• Task instructions: Set down the following lines without any alteration, beginning at the line that contains "locality: Río Amacuro, Venezuela-British" and stopping after the line that contains "collectors: E. Y. Hosaka".

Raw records
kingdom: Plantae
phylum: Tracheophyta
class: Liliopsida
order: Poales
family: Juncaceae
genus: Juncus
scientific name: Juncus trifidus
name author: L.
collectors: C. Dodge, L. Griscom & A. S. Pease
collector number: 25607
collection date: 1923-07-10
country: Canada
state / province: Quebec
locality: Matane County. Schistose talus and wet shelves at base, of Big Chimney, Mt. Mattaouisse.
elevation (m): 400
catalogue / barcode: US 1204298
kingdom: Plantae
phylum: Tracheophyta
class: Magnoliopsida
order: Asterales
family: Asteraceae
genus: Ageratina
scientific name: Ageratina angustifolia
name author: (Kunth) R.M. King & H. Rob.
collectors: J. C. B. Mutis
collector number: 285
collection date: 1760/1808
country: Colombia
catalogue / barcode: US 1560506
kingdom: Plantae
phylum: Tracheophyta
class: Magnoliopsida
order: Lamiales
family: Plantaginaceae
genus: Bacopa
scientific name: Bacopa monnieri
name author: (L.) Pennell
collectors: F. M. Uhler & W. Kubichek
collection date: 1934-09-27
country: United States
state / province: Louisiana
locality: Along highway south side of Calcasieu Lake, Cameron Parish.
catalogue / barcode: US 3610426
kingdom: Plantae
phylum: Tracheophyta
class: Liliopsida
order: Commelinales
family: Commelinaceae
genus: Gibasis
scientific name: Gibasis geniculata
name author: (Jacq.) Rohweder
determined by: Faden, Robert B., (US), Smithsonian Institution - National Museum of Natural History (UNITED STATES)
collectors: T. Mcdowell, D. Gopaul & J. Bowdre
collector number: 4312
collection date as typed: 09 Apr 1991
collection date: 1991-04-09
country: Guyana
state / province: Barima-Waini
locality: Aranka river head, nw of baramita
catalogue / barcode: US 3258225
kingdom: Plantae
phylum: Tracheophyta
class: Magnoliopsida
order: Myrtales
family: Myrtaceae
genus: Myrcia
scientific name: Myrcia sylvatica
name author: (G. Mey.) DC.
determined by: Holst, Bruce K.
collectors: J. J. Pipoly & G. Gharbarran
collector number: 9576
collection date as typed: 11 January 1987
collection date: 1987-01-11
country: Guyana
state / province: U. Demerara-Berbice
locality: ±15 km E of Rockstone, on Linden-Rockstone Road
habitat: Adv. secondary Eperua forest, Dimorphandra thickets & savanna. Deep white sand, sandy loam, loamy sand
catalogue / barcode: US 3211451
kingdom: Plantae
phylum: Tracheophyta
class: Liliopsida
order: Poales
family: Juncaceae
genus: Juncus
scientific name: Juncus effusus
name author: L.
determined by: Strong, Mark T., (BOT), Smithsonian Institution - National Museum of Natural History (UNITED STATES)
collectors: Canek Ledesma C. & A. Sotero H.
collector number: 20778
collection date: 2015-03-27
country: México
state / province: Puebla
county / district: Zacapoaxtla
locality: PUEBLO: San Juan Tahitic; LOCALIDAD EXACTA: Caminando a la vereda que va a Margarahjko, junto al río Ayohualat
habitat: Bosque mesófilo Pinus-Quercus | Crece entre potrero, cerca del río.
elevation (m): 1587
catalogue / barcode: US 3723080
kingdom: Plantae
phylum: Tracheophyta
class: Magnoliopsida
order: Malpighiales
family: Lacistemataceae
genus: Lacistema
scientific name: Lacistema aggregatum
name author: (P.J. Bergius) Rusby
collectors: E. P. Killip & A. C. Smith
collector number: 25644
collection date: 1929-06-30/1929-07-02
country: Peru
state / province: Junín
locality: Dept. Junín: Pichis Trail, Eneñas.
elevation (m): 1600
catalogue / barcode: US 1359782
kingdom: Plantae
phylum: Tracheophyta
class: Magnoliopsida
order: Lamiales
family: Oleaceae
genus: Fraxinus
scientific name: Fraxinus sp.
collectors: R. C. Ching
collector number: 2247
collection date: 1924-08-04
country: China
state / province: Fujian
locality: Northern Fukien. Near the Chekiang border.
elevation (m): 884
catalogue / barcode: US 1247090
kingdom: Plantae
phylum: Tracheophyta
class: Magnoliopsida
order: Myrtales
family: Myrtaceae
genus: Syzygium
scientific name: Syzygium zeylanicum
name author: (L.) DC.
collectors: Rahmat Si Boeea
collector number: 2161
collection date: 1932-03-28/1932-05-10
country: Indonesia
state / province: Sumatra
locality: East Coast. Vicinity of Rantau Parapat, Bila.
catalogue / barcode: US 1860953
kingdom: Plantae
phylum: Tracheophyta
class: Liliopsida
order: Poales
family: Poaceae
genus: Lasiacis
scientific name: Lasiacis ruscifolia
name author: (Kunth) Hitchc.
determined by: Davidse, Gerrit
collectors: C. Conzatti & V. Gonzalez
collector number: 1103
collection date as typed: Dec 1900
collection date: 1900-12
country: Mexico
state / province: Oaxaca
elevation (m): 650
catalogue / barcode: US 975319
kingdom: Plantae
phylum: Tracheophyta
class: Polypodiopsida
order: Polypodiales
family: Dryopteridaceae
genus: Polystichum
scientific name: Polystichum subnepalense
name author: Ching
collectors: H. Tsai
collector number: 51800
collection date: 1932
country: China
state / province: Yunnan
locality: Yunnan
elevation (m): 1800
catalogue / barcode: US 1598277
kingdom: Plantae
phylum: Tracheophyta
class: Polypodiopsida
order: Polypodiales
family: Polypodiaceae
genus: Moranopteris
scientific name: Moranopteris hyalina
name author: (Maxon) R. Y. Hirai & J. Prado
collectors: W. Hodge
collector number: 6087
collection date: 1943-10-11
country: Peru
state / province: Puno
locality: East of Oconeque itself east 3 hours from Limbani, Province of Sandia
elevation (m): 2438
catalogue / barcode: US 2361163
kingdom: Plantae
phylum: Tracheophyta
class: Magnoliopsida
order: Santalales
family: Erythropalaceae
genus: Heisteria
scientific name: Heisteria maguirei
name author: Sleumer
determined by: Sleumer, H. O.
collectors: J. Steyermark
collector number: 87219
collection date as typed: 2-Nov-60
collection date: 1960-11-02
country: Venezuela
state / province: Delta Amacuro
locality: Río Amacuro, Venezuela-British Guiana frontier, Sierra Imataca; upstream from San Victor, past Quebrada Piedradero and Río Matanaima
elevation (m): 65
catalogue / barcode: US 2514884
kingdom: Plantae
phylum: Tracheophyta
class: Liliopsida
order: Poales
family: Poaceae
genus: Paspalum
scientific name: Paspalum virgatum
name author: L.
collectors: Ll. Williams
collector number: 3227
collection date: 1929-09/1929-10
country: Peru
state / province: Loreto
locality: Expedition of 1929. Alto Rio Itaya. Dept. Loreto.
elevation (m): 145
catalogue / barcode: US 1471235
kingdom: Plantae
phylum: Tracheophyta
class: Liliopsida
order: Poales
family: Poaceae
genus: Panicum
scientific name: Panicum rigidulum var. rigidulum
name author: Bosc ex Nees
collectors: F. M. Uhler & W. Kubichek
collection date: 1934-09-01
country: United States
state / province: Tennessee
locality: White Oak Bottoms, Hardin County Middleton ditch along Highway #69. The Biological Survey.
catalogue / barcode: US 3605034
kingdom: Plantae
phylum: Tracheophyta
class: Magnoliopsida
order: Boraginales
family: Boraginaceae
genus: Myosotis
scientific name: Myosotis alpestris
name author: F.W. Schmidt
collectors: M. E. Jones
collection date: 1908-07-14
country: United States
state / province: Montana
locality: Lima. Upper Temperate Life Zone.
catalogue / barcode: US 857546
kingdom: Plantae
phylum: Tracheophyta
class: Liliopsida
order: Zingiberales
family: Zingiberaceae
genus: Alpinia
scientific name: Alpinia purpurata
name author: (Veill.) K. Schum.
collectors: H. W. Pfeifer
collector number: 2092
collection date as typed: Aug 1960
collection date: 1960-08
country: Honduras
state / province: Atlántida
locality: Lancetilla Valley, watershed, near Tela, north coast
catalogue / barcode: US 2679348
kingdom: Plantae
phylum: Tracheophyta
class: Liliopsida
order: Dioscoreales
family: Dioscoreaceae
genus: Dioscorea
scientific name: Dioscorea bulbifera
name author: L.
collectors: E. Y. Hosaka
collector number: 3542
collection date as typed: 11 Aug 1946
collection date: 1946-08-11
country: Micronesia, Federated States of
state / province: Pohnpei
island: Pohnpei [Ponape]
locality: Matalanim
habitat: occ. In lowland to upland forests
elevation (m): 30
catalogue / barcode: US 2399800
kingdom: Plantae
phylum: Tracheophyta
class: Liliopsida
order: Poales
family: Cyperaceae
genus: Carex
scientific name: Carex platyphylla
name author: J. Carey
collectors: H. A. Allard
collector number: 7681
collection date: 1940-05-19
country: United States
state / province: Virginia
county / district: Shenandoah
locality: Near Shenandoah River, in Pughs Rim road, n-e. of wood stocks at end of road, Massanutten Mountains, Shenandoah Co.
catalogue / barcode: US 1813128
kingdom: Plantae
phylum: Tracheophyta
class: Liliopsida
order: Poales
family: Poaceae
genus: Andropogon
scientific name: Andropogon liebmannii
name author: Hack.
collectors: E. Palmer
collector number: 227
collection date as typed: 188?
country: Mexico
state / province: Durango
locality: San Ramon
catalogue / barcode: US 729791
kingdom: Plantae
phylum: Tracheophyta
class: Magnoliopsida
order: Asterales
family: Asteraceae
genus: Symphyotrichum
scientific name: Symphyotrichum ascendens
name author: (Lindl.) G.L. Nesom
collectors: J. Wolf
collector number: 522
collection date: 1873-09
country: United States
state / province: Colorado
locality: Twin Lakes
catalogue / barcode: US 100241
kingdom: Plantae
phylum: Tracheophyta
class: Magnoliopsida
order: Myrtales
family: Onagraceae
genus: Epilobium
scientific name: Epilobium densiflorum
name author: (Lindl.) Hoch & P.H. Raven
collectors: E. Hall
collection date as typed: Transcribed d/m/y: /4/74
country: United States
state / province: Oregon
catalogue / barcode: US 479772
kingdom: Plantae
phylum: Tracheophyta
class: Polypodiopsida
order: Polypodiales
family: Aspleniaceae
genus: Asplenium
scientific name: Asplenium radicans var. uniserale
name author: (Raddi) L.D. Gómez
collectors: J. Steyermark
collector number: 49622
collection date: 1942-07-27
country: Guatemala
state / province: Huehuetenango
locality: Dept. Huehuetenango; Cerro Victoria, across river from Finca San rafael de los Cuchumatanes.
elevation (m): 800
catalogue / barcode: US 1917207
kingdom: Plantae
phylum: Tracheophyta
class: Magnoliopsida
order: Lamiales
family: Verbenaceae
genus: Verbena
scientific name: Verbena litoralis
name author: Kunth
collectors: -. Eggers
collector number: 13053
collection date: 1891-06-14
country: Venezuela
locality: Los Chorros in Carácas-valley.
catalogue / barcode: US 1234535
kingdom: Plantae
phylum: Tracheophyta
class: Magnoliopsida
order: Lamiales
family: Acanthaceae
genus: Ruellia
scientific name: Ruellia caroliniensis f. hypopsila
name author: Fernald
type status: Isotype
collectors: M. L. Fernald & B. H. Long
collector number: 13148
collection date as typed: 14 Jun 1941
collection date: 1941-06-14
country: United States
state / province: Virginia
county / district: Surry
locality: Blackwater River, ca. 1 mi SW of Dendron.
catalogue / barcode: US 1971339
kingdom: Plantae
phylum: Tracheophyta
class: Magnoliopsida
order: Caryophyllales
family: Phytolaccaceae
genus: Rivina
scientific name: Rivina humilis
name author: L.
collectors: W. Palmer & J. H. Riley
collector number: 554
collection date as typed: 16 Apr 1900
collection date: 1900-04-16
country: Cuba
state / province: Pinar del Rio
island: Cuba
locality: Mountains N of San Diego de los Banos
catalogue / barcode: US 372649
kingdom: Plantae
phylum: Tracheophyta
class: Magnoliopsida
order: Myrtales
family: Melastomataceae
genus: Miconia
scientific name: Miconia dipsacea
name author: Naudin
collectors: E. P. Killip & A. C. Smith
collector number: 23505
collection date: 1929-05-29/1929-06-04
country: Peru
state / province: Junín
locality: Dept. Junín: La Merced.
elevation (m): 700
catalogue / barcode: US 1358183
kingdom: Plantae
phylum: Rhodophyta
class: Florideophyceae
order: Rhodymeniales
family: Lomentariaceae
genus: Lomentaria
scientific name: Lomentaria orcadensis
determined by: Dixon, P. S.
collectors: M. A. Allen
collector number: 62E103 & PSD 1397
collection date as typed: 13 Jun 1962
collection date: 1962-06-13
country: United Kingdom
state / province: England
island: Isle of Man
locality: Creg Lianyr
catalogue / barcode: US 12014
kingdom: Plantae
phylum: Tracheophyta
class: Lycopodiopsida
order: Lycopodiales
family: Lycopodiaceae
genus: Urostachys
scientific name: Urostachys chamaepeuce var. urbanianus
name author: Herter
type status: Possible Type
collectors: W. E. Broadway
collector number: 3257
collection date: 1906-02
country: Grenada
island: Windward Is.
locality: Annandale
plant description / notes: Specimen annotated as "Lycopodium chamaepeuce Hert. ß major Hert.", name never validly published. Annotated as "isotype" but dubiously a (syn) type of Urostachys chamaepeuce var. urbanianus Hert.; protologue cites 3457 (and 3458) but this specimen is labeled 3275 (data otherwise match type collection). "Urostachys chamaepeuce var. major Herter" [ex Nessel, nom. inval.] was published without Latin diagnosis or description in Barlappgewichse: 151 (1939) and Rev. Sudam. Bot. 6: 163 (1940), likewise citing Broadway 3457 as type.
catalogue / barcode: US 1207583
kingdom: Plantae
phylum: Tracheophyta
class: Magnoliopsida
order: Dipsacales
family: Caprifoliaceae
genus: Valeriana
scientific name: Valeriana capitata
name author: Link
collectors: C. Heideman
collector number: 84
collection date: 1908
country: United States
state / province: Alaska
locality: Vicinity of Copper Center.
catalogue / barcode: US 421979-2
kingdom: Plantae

• Result of the exercise:
locality: Río Amacuro, Venezuela-British Guiana frontier, Sierra Imataca; upstream from San Victor, past Quebrada Piedradero and Río Matanaima
elevation (m): 65
catalogue / barcode: US 2514884
kingdom: Plantae
phylum: Tracheophyta
class: Liliopsida
order: Poales
family: Poaceae
genus: Paspalum
scientific name: Paspalum virgatum
name author: L.
collectors: Ll. Williams
collector number: 3227
collection date: 1929-09/1929-10
country: Peru
state / province: Loreto
locality: Expedition of 1929. Alto Rio Itaya. Dept. Loreto.
elevation (m): 145
catalogue / barcode: US 1471235
kingdom: Plantae
phylum: Tracheophyta
class: Liliopsida
order: Poales
family: Poaceae
genus: Panicum
scientific name: Panicum rigidulum var. rigidulum
name author: Bosc ex Nees
collectors: F. M. Uhler & W. Kubichek
collection date: 1934-09-01
country: United States
state / province: Tennessee
locality: White Oak Bottoms, Hardin County Middleton ditch along Highway #69. The Biological Survey.
catalogue / barcode: US 3605034
kingdom: Plantae
phylum: Tracheophyta
class: Magnoliopsida
order: Boraginales
family: Boraginaceae
genus: Myosotis
scientific name: Myosotis alpestris
name author: F.W. Schmidt
collectors: M. E. Jones
collection date: 1908-07-14
country: United States
state / province: Montana
locality: Lima. Upper Temperate Life Zone.
catalogue / barcode: US 857546
kingdom: Plantae
phylum: Tracheophyta
class: Liliopsida
order: Zingiberales
family: Zingiberaceae
genus: Alpinia
scientific name: Alpinia purpurata
name author: (Veill.) K. Schum.
collectors: H. W. Pfeifer
collector number: 2092
collection date as typed: Aug 1960
collection date: 1960-08
country: Honduras
state / province: Atlántida
locality: Lancetilla Valley, watershed, near Tela, north coast
catalogue / barcode: US 2679348
kingdom: Plantae
phylum: Tracheophyta
class: Liliopsida
order: Dioscoreales
family: Dioscoreaceae
genus: Dioscorea
scientific name: Dioscorea bulbifera
name author: L.
collectors: E. Y. Hosaka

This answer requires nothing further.